BELOW STAIRS by Margaret Powell

Margaret Powell was born in 1907 in Hove, England, to a poor family, and had to leave school at age 13 to start working in a hotel laundry room.  A year later she went into service as a kitchen maid, eventually progressing to a cook before marrying a milkman named Albert.

After having had to give up a scholarship to a good school as a kid in order to work, at age 58 she worked on taking her O levels and progressed on to her Advance levels.  She then went on in 1968 to write her first book, this memoir, then two more books and a cookbook, and co-authored three novels, tie-ins to the television series Beryl’s Lot, which was based on her life story.  She died in 1984.

So don’t give me any guff about how you are too old to do something.  You can do whatever you want whenever you want.  You just have to want it badly enough.

She was a scullery maid for a number of years and then a cook, during the twenties, when there was a substantial divide between ‘them’ upstairs, and the domestic staff downstairs.  She worked for a number of different characters, all of whom required the staff to call them ‘Madam’, and never called the staff anything but their last names. The population who comprised the domestic service were mostly from the poor.   One employer was surprised to see her reading a book, saying she (the employer) didn’t know she could read.  Being a scullery maid was a tough job,  especially since the cooks under whom they worked thought all of them shiftless and stupid, and berated them daily.

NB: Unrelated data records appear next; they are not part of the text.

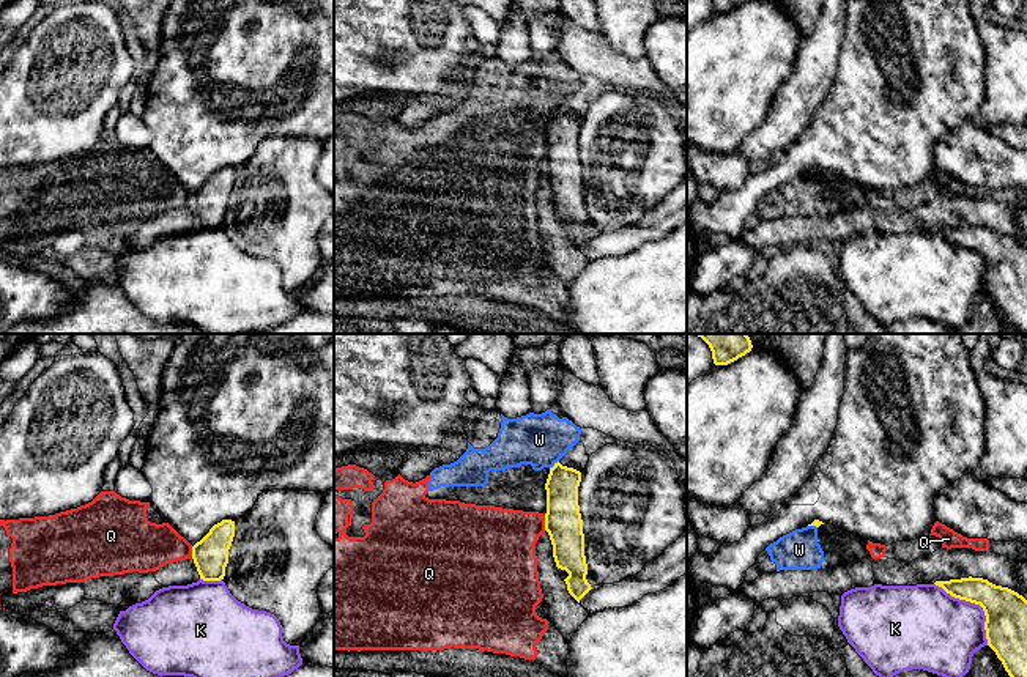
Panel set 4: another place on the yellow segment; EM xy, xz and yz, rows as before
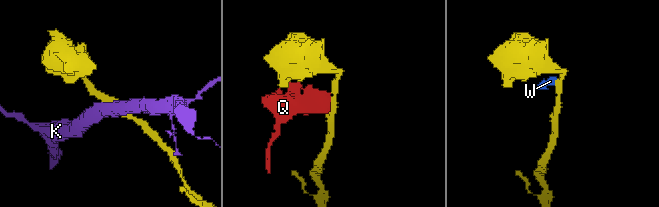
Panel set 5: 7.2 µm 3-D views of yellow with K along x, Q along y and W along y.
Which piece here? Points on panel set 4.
Accept: none
K: reject | yz (977, 603)
Q: reject | xz (545, 523) | along xz (544, 515), (545, 529)
W: reject | xz (555, 465) | along xz (558, 460), (550, 468)

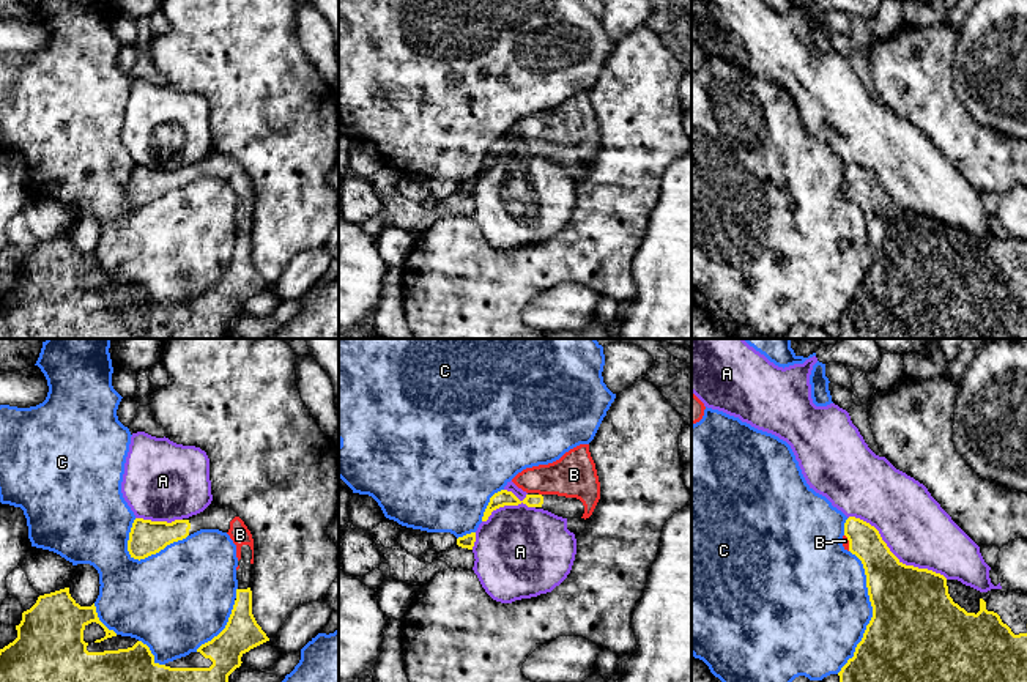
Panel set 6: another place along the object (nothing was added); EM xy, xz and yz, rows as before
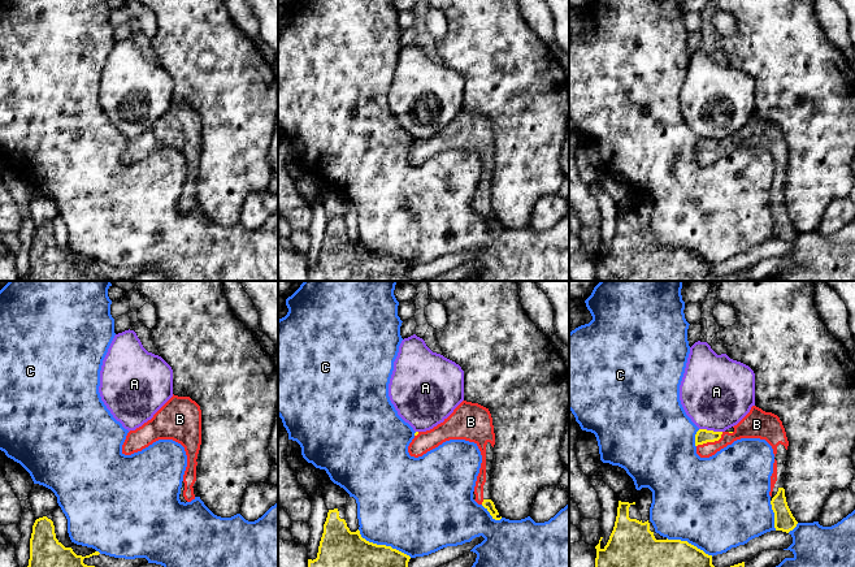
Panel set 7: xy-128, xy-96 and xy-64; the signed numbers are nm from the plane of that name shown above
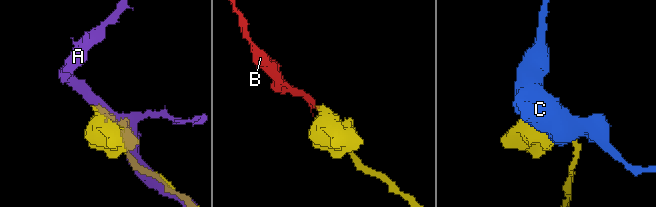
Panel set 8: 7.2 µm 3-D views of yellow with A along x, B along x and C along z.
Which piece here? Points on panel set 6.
Accept: B
A: reject | yz (893, 555)
B: accept | yz (849, 542)
C: reject | yz (873, 611)

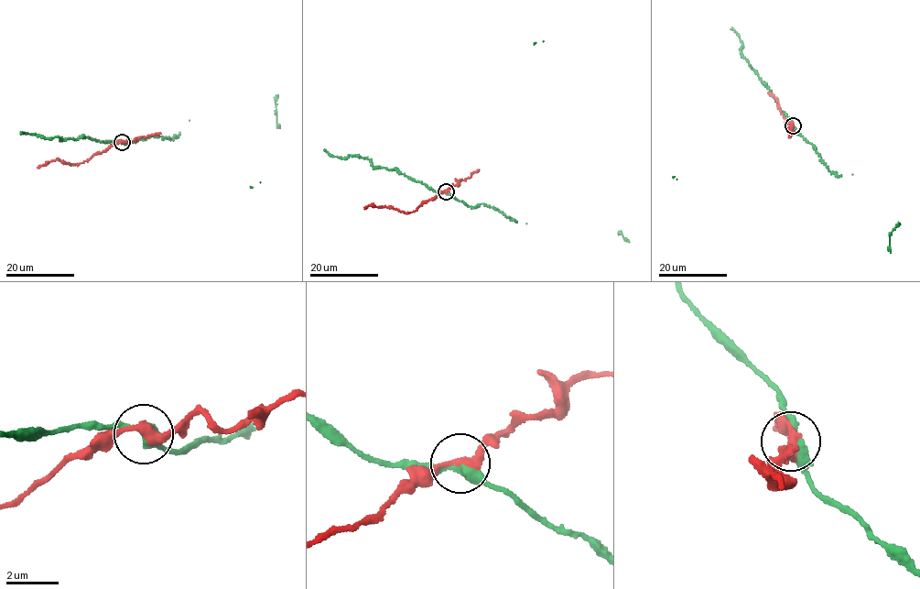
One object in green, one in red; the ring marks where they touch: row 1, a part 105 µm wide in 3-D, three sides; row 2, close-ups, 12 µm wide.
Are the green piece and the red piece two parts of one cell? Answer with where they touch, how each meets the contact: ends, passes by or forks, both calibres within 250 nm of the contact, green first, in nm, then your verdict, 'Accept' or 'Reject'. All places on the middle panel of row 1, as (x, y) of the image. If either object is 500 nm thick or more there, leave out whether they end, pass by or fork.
Place: (446, 191). At the ring green passes by. At the ring red passes by. Thickness 400 nm (green) against 320 nm. Reject

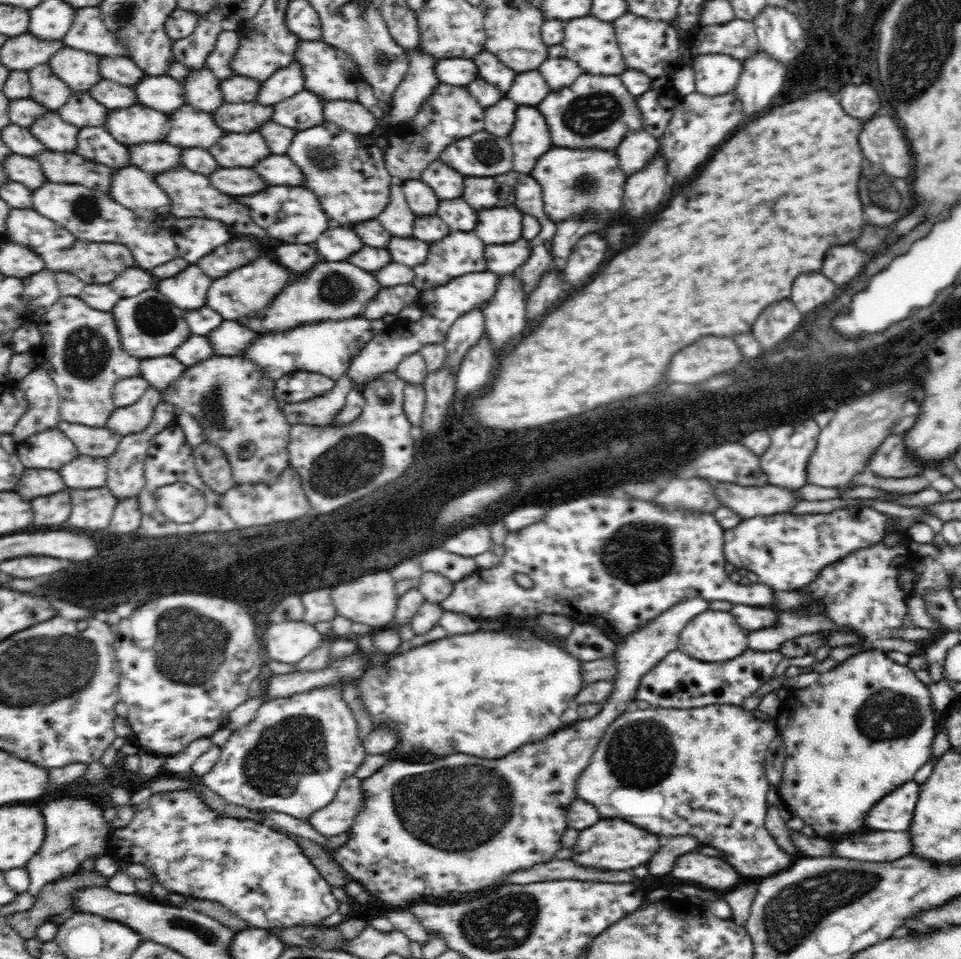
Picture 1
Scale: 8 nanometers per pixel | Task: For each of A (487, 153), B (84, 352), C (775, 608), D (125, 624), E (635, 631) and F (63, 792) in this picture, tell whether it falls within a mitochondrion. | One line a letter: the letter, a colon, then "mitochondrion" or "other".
A: mitochondrion
B: mitochondrion
C: other
D: other
E: other
F: other

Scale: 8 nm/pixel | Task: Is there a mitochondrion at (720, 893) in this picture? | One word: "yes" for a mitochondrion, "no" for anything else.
no

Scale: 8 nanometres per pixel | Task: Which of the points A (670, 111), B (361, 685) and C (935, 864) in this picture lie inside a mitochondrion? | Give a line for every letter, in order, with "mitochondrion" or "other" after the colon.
A: other
B: other
C: other

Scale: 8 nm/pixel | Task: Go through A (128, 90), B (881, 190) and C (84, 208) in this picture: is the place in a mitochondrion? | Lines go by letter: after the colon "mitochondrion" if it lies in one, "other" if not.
A: other
B: mitochondrion
C: mitochondrion

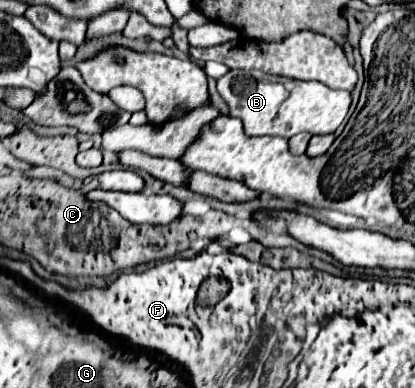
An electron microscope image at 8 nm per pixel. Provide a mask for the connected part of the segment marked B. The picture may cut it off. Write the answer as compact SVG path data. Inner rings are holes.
M229 69L217 79L217 91L225 99L229 115L243 121L243 129L249 137L277 135L289 139L301 131L309 131L311 135L335 133L351 105L349 91L335 91L319 81L297 81L263 71Z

A lot of the book is devoted to comments about the social divide, how they were treated so poorly, and what would appear to be a rapid turnover of scullery maids, parlor maids, under parlor maids, footmen, etc.   The one house where the domestic staff was treated well, with respect, and paid well, all the staff stayed their whole lives, and she only worked there as a cook on a temporary basis while the permanent cook had and operation and a recovery period.  She was so sorry to have to leave that place.

Her stories of the stingy and haughty manner of the various employers would be amusing if it weren’t so sad, but by the end of her stint in domestic service, things were already changing a bit, wages were higher, with more time off.

Upstairs Downstairs, and Downton Abby were based on her work.  Very entertaining reading, and makes you glad that was never your lot in life, that’s for sure.